What is important to draw from these articles, in terms of the particular lens, is that they all assume a desirability of having the range of people in a certain scientific context be representative of the range of people in society in general and that hailing and recruiting is one method to help achieve this goal. Given that the tone of the argument presented in class was a negative one, it is curious that one set of people would find hailing and recruiting a detestable process and another set of people would find it so desirable as to advocate it in an article. From the little presented about Gramsci in class, however, this could make sense in context. Antonio Gramsci wrote from a prison cell. He was imprisoned for revolt. His theory was that revolt did not work because people desire to submit to authority so that they can feel 'hailed and recruited'. So he would not admire any increase in hailing and recruiting because all it would do would increase people reassurance in authority. Indeed, we see this most explicitly played out in Adreescu et al' s article that says hailing and recruiting girls with high math ability is 'vital to the future of the USA economy.' So, at least in this article, it is clear that the difference in liking or not liking the method is due to a more fundamental goal of maintaining or not maintaining authority. In the other two articles it is not as clear what their goal is in diversifying math and science populations. There is more a permeating sense of 'goodness' or 'usefulness'. So the only real insight the argument from class can shed on feminism in the classroom is to illuminate the implicit underlying goals of the work.
This really underlines the importance of social location. Gramsci was in a prison cell for trying to undermine a system and professors are in a classroom trying to maintain a system. So while Gramsci might offer insight on seeing a professor's social location, he can not shed much light on the goal of trying to include more women in the math and science classrooms.

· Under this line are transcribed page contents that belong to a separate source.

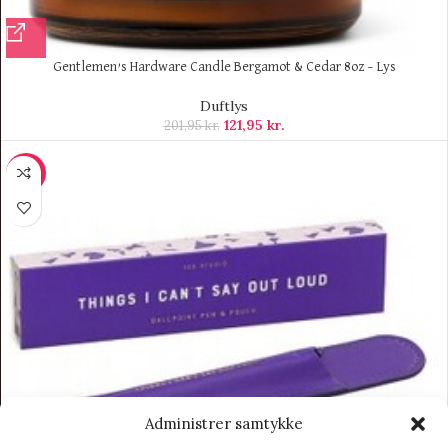
Gentlemen’s Hardware Candle Bergamot & Cedar 8oz – Lys
Duftlys
121,95
kr.
201,95
kr.
-70%
Administrer samtykke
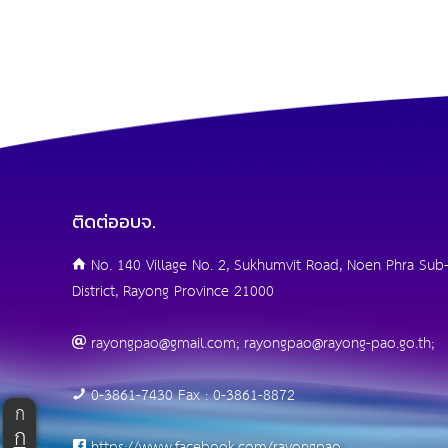
ติดต่ออบจ.
No. 140 Village No. 2, Sukhumvit Road, Noen Phra Sub-
District, Rayong Province 21000
rayongpao@gmail.com; rayongpao@rayong-pao.go.th;
0-3861-7430 Fax : 0-3861-8872
ก
ก
https://www.facebook.com/rayongpao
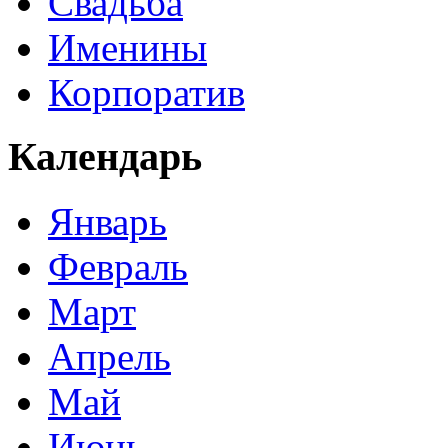
Свадьба
Именины
Корпоратив
Календарь
Январь
Февраль
Март
Апрель
Май
Июнь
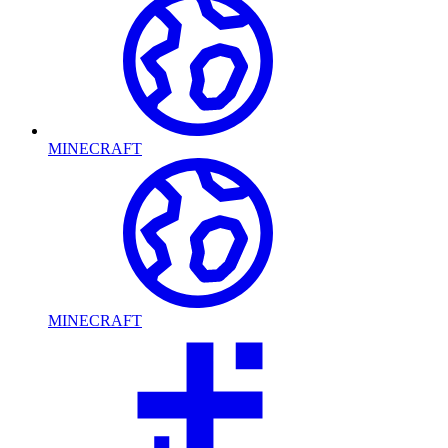
MINECRAFT
MINECRAFT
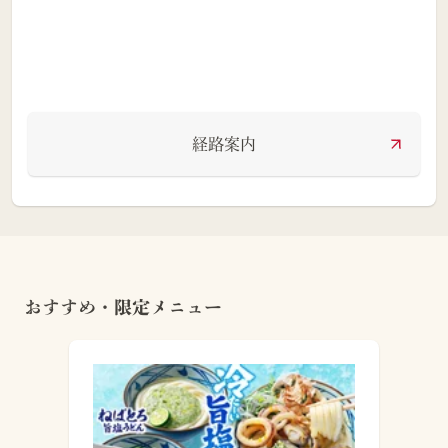
経路案内
おすすめ・限定メニュー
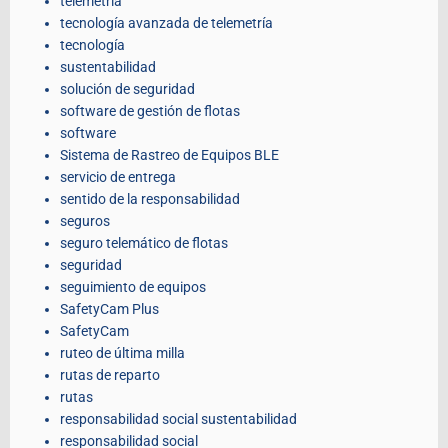
telemetría
tecnología avanzada de telemetría
tecnología
sustentabilidad
solución de seguridad
software de gestión de flotas
software
Sistema de Rastreo de Equipos BLE
servicio de entrega
sentido de la responsabilidad
seguros
seguro telemático de flotas
seguridad
seguimiento de equipos
SafetyCam Plus
SafetyCam
ruteo de última milla
rutas de reparto
rutas
responsabilidad social sustentabilidad
responsabilidad social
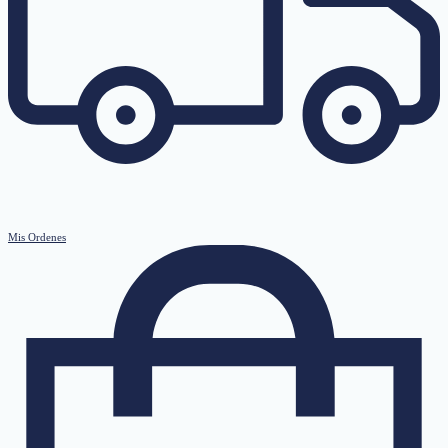
Mis Ordenes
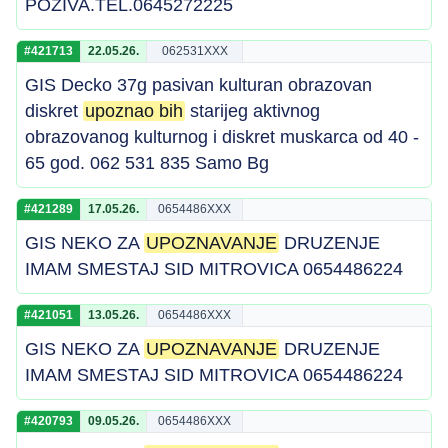
POZIVA.TEL.0645272225
#421713
22.05.26.
062531XXX
GIS Decko 37g pasivan kulturan obrazovan
diskret
upoznao bih
starijeg aktivnog
obrazovanog kulturnog i diskret muskarca od 40 -
65 god. 062 531 835 Samo Bg
#421289
17.05.26.
0654486XXX
GIS NEKO ZA
UPOZNAVANJE
DRUZENJE
IMAM SMESTAJ SID MITROVICA 0654486224
#421051
13.05.26.
0654486XXX
GIS NEKO ZA
UPOZNAVANJE
DRUZENJE
IMAM SMESTAJ SID MITROVICA 0654486224
#420793
09.05.26.
0654486XXX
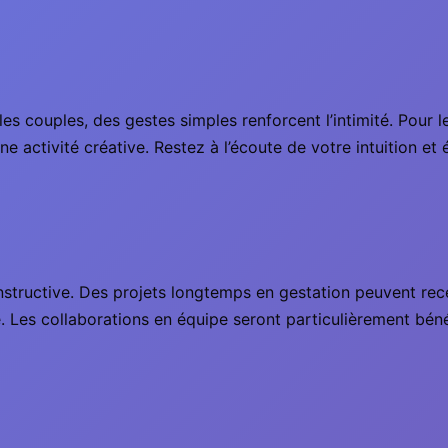
s couples, des gestes simples renforcent l’intimité. Pour le
e activité créative. Restez à l’écoute de votre intuition et
nstructive. Des projets longtemps en gestation peuvent rec
e. Les collaborations en équipe seront particulièrement bé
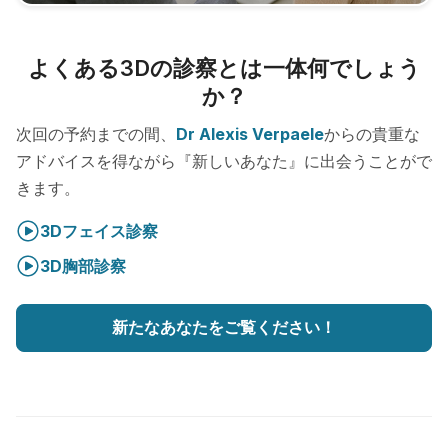
よくある3Dの診察とは一体何でしょう
か？
次回の予約までの間、
Dr Alexis Verpaele
からの貴重な
アドバイスを得ながら『新しいあなた』に出会うことがで
きます。
3Dフェイス診察
3D胸部診察
新たなあなたをご覧ください！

Andreescu, Titu, Joseph A. Gallian, Jonathan M. Kane and Janet E. Mertz. “Cross-Cultural Analysis of Students with Exceptional Talent in Mathematical Problem Solving.” Notices of the American Mathematical Society. 55 (2008) 1248-1260.
Barad, Karen. “A Feminist Approach to Teaching Quantum Physics.” Teaching the Majority: Breaking the Gender Barrier in Science, Mathematics, and Engineering. Ed. Sue Rosser. New York: Teachers College Press, 1995. 43-75.
Dalke, Anne. “Notes Toward Day 18 of Critical Feminist Studies: Expanding the Frontiers of the Politics of Reading.” Serendip's Exchange 1994-2008. 13 Nov. 2008
Wilson, Robin. “A Hothouse for Female Scientists.” The Chronicle of Higher Education. May 5, 2000.